Die Funktionsweise des weiblichen Gehirns, ist noch heute ein Rätsel für Wissenschaftler in aller Welt. Selbst gestandene, auf ihrem Gebiet als Koryphäen geltende, Neurologen müssen zu ihrem Leidwesen eingestehen, dass sämtliche Lösungs- und Erklärungsversuche ihrerseits und seitens ihrer interdisziplinär tätigen Forscherkollegen, als gescheitert angesehen werden müssen.

9 Kommentare zu Mythos Frau

  1. avatar DC.Kreyenberg // 13. Januar 2011 um 08:13 //

    ach deswegen wird bei frauen typisiert….Typ B, C, D, DD

  2. …höhere Funktionsweisen können nur durch funktionierene Hirne erkannt werden..:-))

  3. Versteh ich nicht. 🙁

  4. Kann es sein, dass Weibsvolk hier anwesend ist? 😉

  5. Frauen… Sind das nicht auch Menschen?

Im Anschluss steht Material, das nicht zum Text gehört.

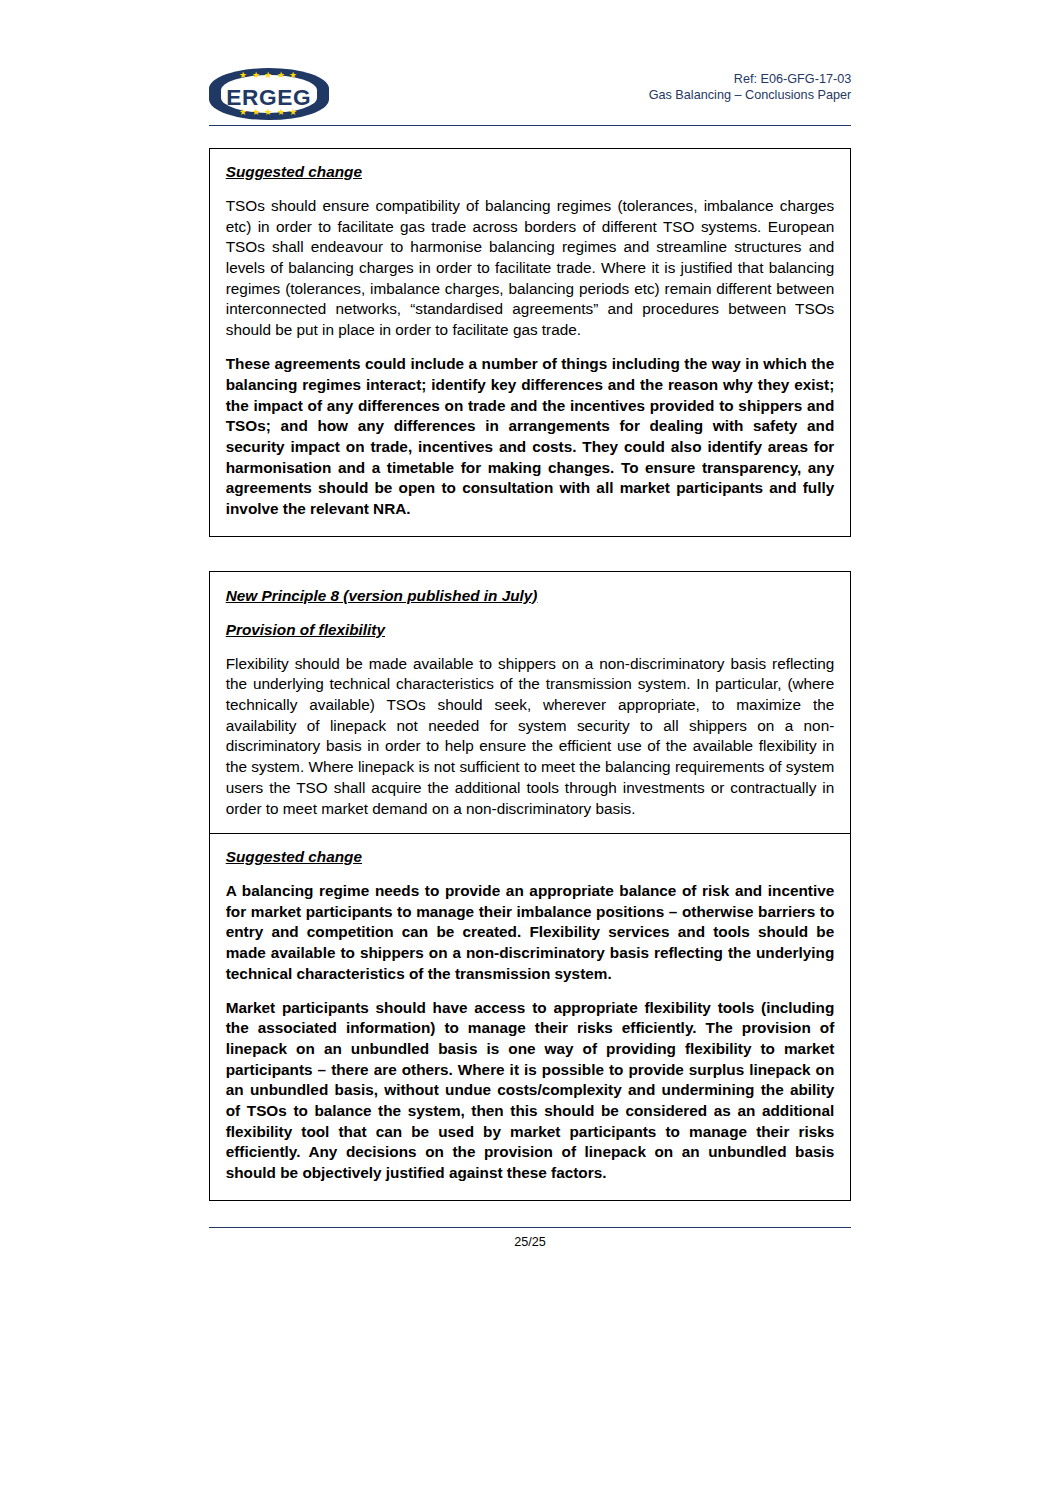★ ★ ★ ★ ★
★ ★ ★ ★ ★
ERGEG
Ref: E06-GFG-17-03
Gas Balancing – Conclusions Paper
Suggested change
TSOs should ensure compatibility of balancing regimes (tolerances, imbalance charges etc) in order to facilitate gas trade across borders of different TSO systems. European TSOs shall endeavour to harmonise balancing regimes and streamline structures and levels of balancing charges in order to facilitate trade. Where it is justified that balancing regimes (tolerances, imbalance charges, balancing periods etc) remain different between interconnected networks, “standardised agreements” and procedures between TSOs should be put in place in order to facilitate gas trade.
These agreements could include a number of things including the way in which the balancing regimes interact; identify key differences and the reason why they exist; the impact of any differences on trade and the incentives provided to shippers and TSOs; and how any differences in arrangements for dealing with safety and security impact on trade, incentives and costs. They could also identify areas for harmonisation and a timetable for making changes. To ensure transparency, any agreements should be open to consultation with all market participants and fully involve the relevant NRA.
New Principle 8 (version published in July)
Provision of flexibility
Flexibility should be made available to shippers on a non-discriminatory basis reflecting the underlying technical characteristics of the transmission system. In particular, (where technically available) TSOs should seek, wherever appropriate, to maximize the availability of linepack not needed for system security to all shippers on a non-discriminatory basis in order to help ensure the efficient use of the available flexibility in the system. Where linepack is not sufficient to meet the balancing requirements of system users the TSO shall acquire the additional tools through investments or contractually in order to meet market demand on a non-discriminatory basis.
Suggested change
A balancing regime needs to provide an appropriate balance of risk and incentive for market participants to manage their imbalance positions – otherwise barriers to entry and competition can be created. Flexibility services and tools should be made available to shippers on a non-discriminatory basis reflecting the underlying technical characteristics of the transmission system.
Market participants should have access to appropriate flexibility tools (including the associated information) to manage their risks efficiently. The provision of linepack on an unbundled basis is one way of providing flexibility to market participants – there are others. Where it is possible to provide surplus linepack on an unbundled basis, without undue costs/complexity and undermining the ability of TSOs to balance the system, then this should be considered as an additional flexibility tool that can be used by market participants to manage their risks efficiently. Any decisions on the provision of linepack on an unbundled basis should be objectively justified against these factors.
25/25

  6. Natürlich! Sie sind die heimlichen Weltherrscher.
    Sie sind mit weniger Hirn (Volumen/Gewicht) zu gleichen kognitiven Leistungen wie das „starke Geschlecht“ fähig. Forscher sprechen gern von einer „anderen Form der Intelligenz“, als bei uns dummen Sackträgern.
    Was auch erklärt, warum einige Frauen sich Männer als Chauffeure, Dienstboten oder – einfach nur so zum Spaß – als Haustiere halten.

  7. avatar Paulinchen // 13. Januar 2011 um 20:05 //

    Bei der Zwergentafel hätte jede Frau das Scheitern der Forschung voraus gesehen.

  8. Beim obigen Referat geht es ja auch „nur“ um das limbische System. 😉

  9. avatar Paulinchen // 13. Januar 2011 um 22:41 //

    Erkannte sofort, dass es nicht um intelektuelle Fähigkeiten ging.